Le cabinet de la ministre du Travail Muriel Pénicaud a annoncé lundi 26 février le report des annonces relatives à un big bang de la formation, initialement prévues ce mardi 27 février. Lundi 26 février après-midi, la CFDT puis la CFTC ont annoncé qu’elles signaient [l’accord national interprofessionnel sur la formation professionnelle.


C’est la deuxième organisation syndicale à se prononcer en faveur du texte validé par les partenaires sociaux, jeudi 22 février. FO avait déjà fait part, vendredi 23 février, de sa décision de signer l’accord.

Davantage de droits pour les salariés

Pour la CFDT, l’accord national interprofessionnel « pour l’accompagnement des évolutions professionnelles, l’investissement dans les compétences et le développement de l’alternance » fait progresser les droits des salariés sur plusieurs points.

L’organisation syndicale met ainsi en avant le financement du conseil en évolution professionnelle, l’augmentation du crédit d’heures allouées à chaque salarié via son compte personnel de formation (CPF) ainsi que le maintien d’un droit à la reconversion intégrée dans le CPF.

Simplifier mais pas casser

Alors que la ministre du Travail doit présenter prochainement les orientations du volet formation professionnelle de la réforme à venir, la CFDT demande que les dispositions de l’accord, favorables à la sécurisation du parcours des salariés, soient reprises dans le projet de loi.

Face à la volonté du gouvernement de simplifier le système existant comme l’a évoqué la ministre du Travail sur CNews, jeudi 22 février, la CFDT « alerte sur la tentation d’un big-bang ». Une simplification à outrance pourrait conduire in fine à un nivellement des droits des salariés par le bas, expliquait Yvan Ricordeau, secrétaire national de la CFDT à l’issue de l’ultime séance de négociation.

La CFDT rappelle que les partenaires sociaux s’emploient « avec responsabilité » à moderniser la gouvernance du système de formation. L’organisation syndicale se dit prête « à aller encore plus loin dans ce sens, mais pas à tout casser, au risque d’une régression du droit des personnes, en particulier les plus fragiles au regard de l’emploi. »

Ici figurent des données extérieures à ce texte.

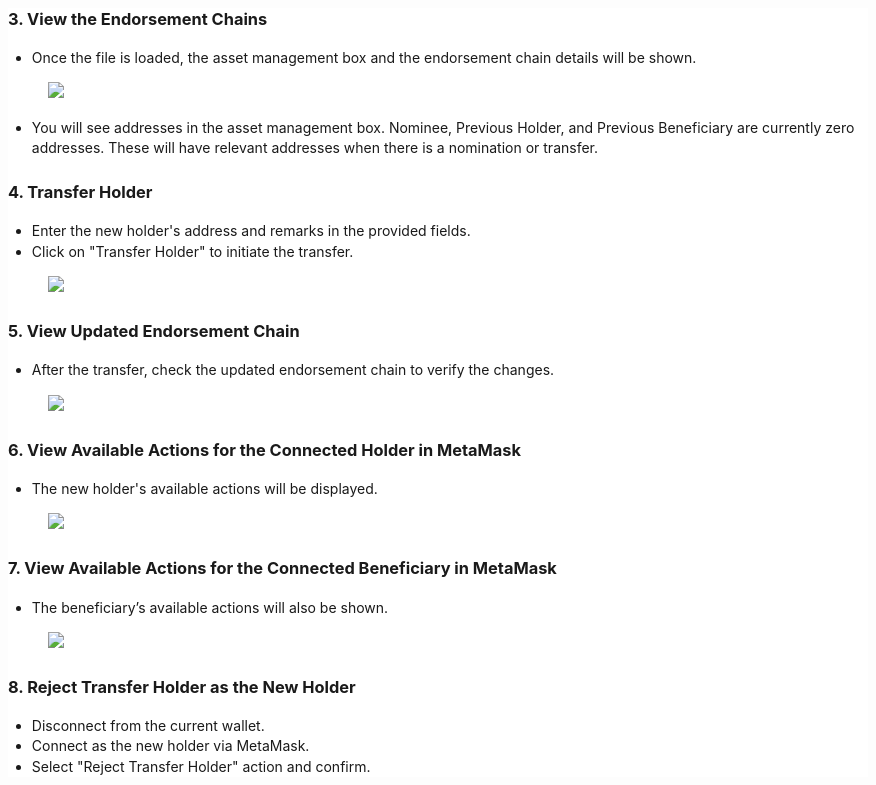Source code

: ### 3. View the Endorsement Chains

- Once the file is loaded, the asset management box and the endorsement chain details will be shown.

<figure style={{ maxWidth: "800px", margin: "0 auto" }}>
<img src='/docs/tutorial/transferability/load-endorsement-chain.png' />
</figure>

- You will see addresses in the asset management box. Nominee, Previous Holder, and Previous Beneficiary are currently zero addresses. These will have relevant addresses when there is a nomination or transfer.

### 4. Transfer Holder

- Enter the new holder's address and remarks in the provided fields.
- Click on "Transfer Holder" to initiate the transfer.

<figure style={{ maxWidth: "600px", margin: "0 auto" }}>
<img src='/docs/tutorial/transferability/transfer-holder.png' />
</figure>

### 5. View Updated Endorsement Chain

- After the transfer, check the updated endorsement chain to verify the changes.

 <figure style={{ maxWidth: "800px", margin: "0 auto" }}>
<img src='/docs/tutorial/transferability/after-holder-transfer.png' />
</figure>

### 6. View Available Actions for the Connected Holder in MetaMask

- The new holder's available actions will be displayed.

<figure style={{ maxWidth: "400px", margin: "0 auto" }}>
<img src='/docs/tutorial/transferability/available-actions-holder.png' />
</figure>

### 7. View Available Actions for the Connected Beneficiary in MetaMask

- The beneficiary’s available actions will also be shown.

<figure style={{ maxWidth: "400px", margin: "0 auto" }}>
<img src='/docs/tutorial/transferability/available-actions-beneficiary.png' />
</figure>

### 8. Reject Transfer Holder as the New Holder

- Disconnect from the current wallet.
- Connect as the new holder via MetaMask.
- Select "Reject Transfer Holder" action and confirm.
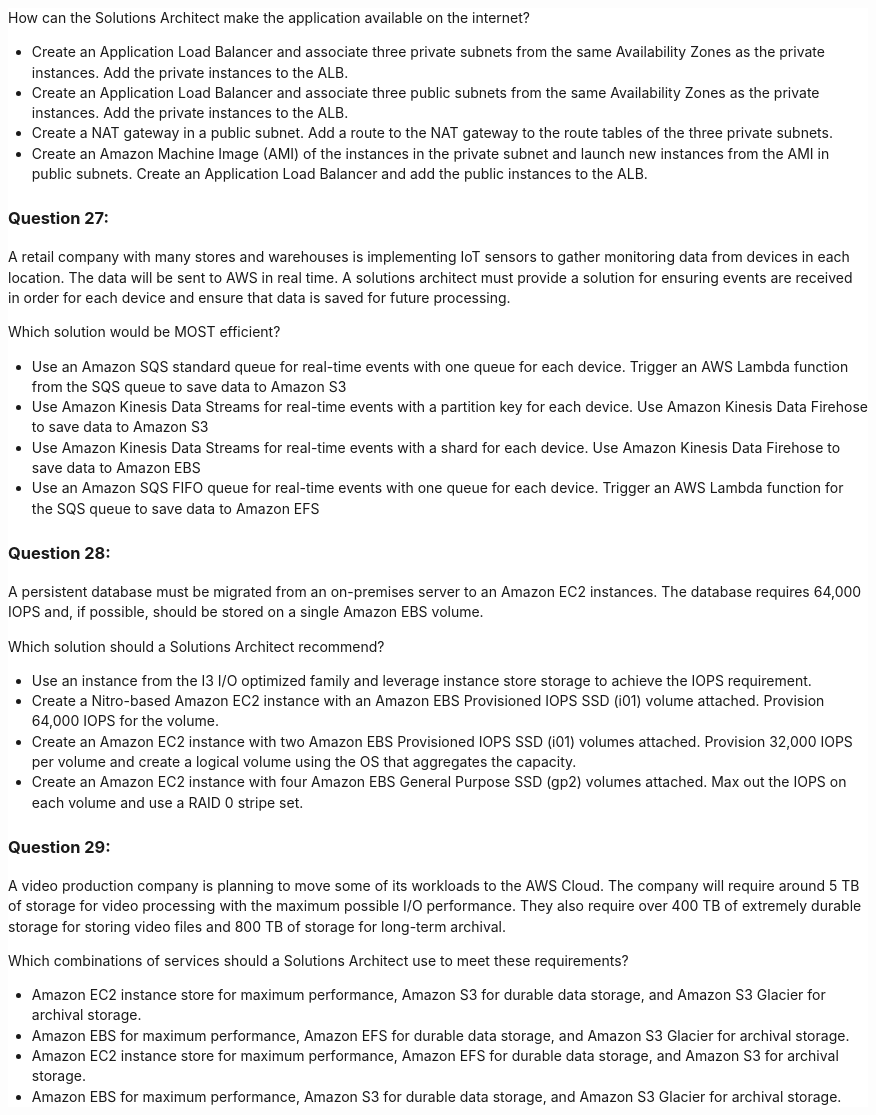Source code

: How can the Solutions Architect make the application available on the internet?
* Create an Application Load Balancer and associate three private subnets from the same Availability Zones as the private instances. Add the private instances to the ALB.
* Create an Application Load Balancer and associate three public subnets from the same Availability Zones as the private instances. Add the private instances to the ALB.
* Create a NAT gateway in a public subnet. Add a route to the NAT gateway to the route tables of the three private subnets.
* Create an Amazon Machine Image (AMI) of the instances in the private subnet and launch new instances from the AMI in public subnets. Create an Application Load Balancer and add the public instances to the ALB.

### Question 27:
A retail company with many stores and warehouses is implementing IoT sensors to gather monitoring data from devices in each location. The data will be sent to AWS in real time. A solutions architect must provide a solution for ensuring events are received in order for each device and ensure that data is saved for future processing.

Which solution would be MOST efficient?
* Use an Amazon SQS standard queue for real-time events with one queue for each device. Trigger an AWS Lambda function from the SQS queue to save data to Amazon S3
* Use Amazon Kinesis Data Streams for real-time events with a partition key for each device. Use Amazon Kinesis Data Firehose to save data to Amazon S3
* Use Amazon Kinesis Data Streams for real-time events with a shard for each device. Use Amazon Kinesis Data Firehose to save data to Amazon EBS
* Use an Amazon SQS FIFO queue for real-time events with one queue for each device. Trigger an AWS Lambda function for the SQS queue to save data to Amazon EFS

### Question 28:
A persistent database must be migrated from an on-premises server to an Amazon EC2 instances. The database requires 64,000 IOPS and, if possible, should be stored on a single Amazon EBS volume.

Which solution should a Solutions Architect recommend?
* Use an instance from the I3 I/O optimized family and leverage instance store storage to achieve the IOPS requirement.
* Create a Nitro-based Amazon EC2 instance with an Amazon EBS Provisioned IOPS SSD (i01) volume attached. Provision 64,000 IOPS for the volume.
* Create an Amazon EC2 instance with two Amazon EBS Provisioned IOPS SSD (i01) volumes attached. Provision 32,000 IOPS per volume and create a logical volume using the OS that aggregates the capacity.
* Create an Amazon EC2 instance with four Amazon EBS General Purpose SSD (gp2) volumes attached. Max out the IOPS on each volume and use a RAID 0 stripe set.

### Question 29:
A video production company is planning to move some of its workloads to the AWS Cloud. The company will require around 5 TB of storage for video processing with the maximum possible I/O performance. They also require over 400 TB of extremely durable storage for storing video files and 800 TB of storage for long-term archival.

Which combinations of services should a Solutions Architect use to meet these requirements?
* Amazon EC2 instance store for maximum performance, Amazon S3 for durable data storage, and Amazon S3 Glacier for archival storage.
* Amazon EBS for maximum performance, Amazon EFS for durable data storage, and Amazon S3 Glacier for archival storage.
* Amazon EC2 instance store for maximum performance, Amazon EFS for durable data storage, and Amazon S3 for archival storage.
* Amazon EBS for maximum performance, Amazon S3 for durable data storage, and Amazon S3 Glacier for archival storage.
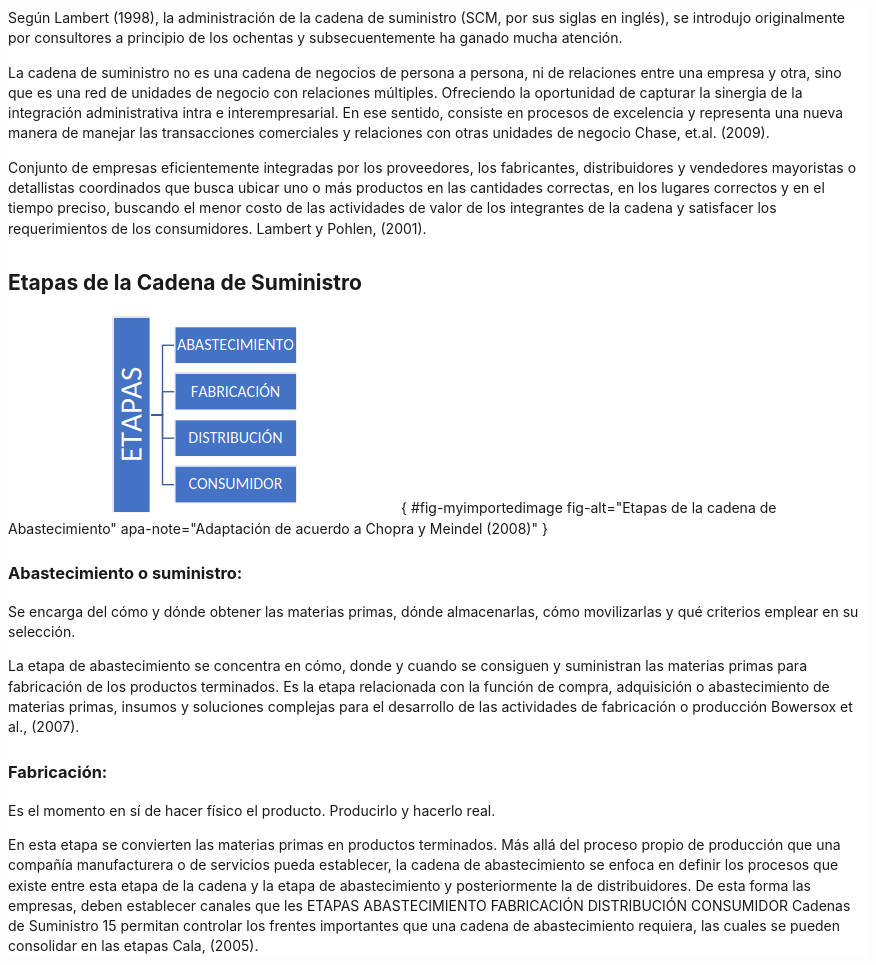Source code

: Según Lambert (1998), la administración de la cadena de suministro (SCM, por sus siglas en inglés), se introdujo originalmente por consultores a principio de los ochentas y subsecuentemente ha ganado mucha atención.

La cadena de suministro no es una cadena de negocios de persona a persona, ni de relaciones entre una empresa y otra, sino que es una red de unidades de negocio con relaciones múltiples. Ofreciendo la oportunidad de capturar la sinergia de la integración administrativa intra e interempresarial. En ese sentido, consiste en procesos de excelencia y representa una nueva manera de manejar las transacciones comerciales y relaciones con otras unidades de negocio Chase, et.al. (2009).

Conjunto de empresas eficientemente integradas por los proveedores, los fabricantes, distribuidores y vendedores mayoristas o detallistas coordinados que busca ubicar uno o más productos en las cantidades correctas, en los lugares correctos y en el tiempo preciso, buscando el menor costo de las actividades de valor de los integrantes de la cadena y satisfacer los requerimientos de los consumidores. Lambert y Pohlen, (2001).

## Etapas de la Cadena de Suministro


![Etapas de la cadena de Abastecimiento](index_files/figure-html/image-20250330132806207.png){
  #fig-myimportedimage 
  fig-alt="Etapas de la cadena de Abastecimiento" 
  apa-note="Adaptación de acuerdo a Chopra y Meindel (2008)"
  }

### Abastecimiento o suministro:

Se encarga del cómo y dónde obtener las materias primas, dónde almacenarlas, cómo movilizarlas y qué criterios emplear en su selección. 

La etapa de abastecimiento se concentra en cómo, donde y cuando se consiguen y suministran las materias primas para fabricación de los productos terminados. Es la etapa relacionada con la función de compra, adquisición o abastecimiento de materias primas, insumos y soluciones complejas para el desarrollo de las actividades de fabricación o producción Bowersox et al., (2007).

### Fabricación:

Es el momento en sí de hacer físico el producto. Producirlo y hacerlo real.

En esta etapa se convierten las materias primas en productos terminados. Más allá del proceso propio de producción que una compañía manufacturera o de servicios pueda establecer, la cadena de abastecimiento se enfoca en definir los procesos que existe entre esta etapa de la cadena y la etapa de abastecimiento y posteriormente la de distribuidores. De esta forma las empresas, deben establecer canales que les ETAPAS ABASTECIMIENTO FABRICACIÓN DISTRIBUCIÓN CONSUMIDOR Cadenas de Suministro 15 permitan controlar los frentes importantes que una cadena de abastecimiento requiera, las cuales se pueden consolidar en las etapas Cala, (2005).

Un peu plus tard dans l’après-midi, la CFTC a annoncé à son tour qu’elle signait l’ANI.

Lisible

« Le projet d’ANI propose de mettre en place un CPF (compte personnel de formation) lisible et rénové, le CIF y est intégré et devient le CPF transitions professionnelles », se félicite la confédération chrétienne dans un communiqué.

Par ailleurs, « le plafond et l’alimentation du CPF ont été revus à la hausse. Ainsi, l’accord prévoit que le CPF soit alimenté de 35 heures par an (contre 24 actuellement) avec un plafond de 400 heures (150 aujourd’hui). Mieux, pour les personnes peu qualifiées l’alimentation du compte est portée à 55 heures par an, avec plafond de 550 heures  », se réjouit la CFTC.

Montée en puissance du CPF

Pour la CFTC, « c’est donc à une véritable montée en puissance du CPF à laquelle on assiste ».

Les évolutions du conseil en évolution professionnelle (CEP) prévues par l’accord constituent également « de réelles avancées sociales » pour la CFTC. En effet, la négociation a permis de dégager un financement dédié au conseil en évolution professionnelle (CEP). Ce dispositif, gratuit pour les bénéficiaires – un point sur lequel ont insisté les organisations syndicales - bénéficiera d’une enveloppe correspondant à 2,75 % du total des sommes collectées, soit un montant avoisinant les 250 millions d’euros.

Accompagnement universel

« Grâce à ce nouveau CEP, les salariés acquièrent enfin un droit à l’accompagnement universel et gratuit  », souligne la confédération.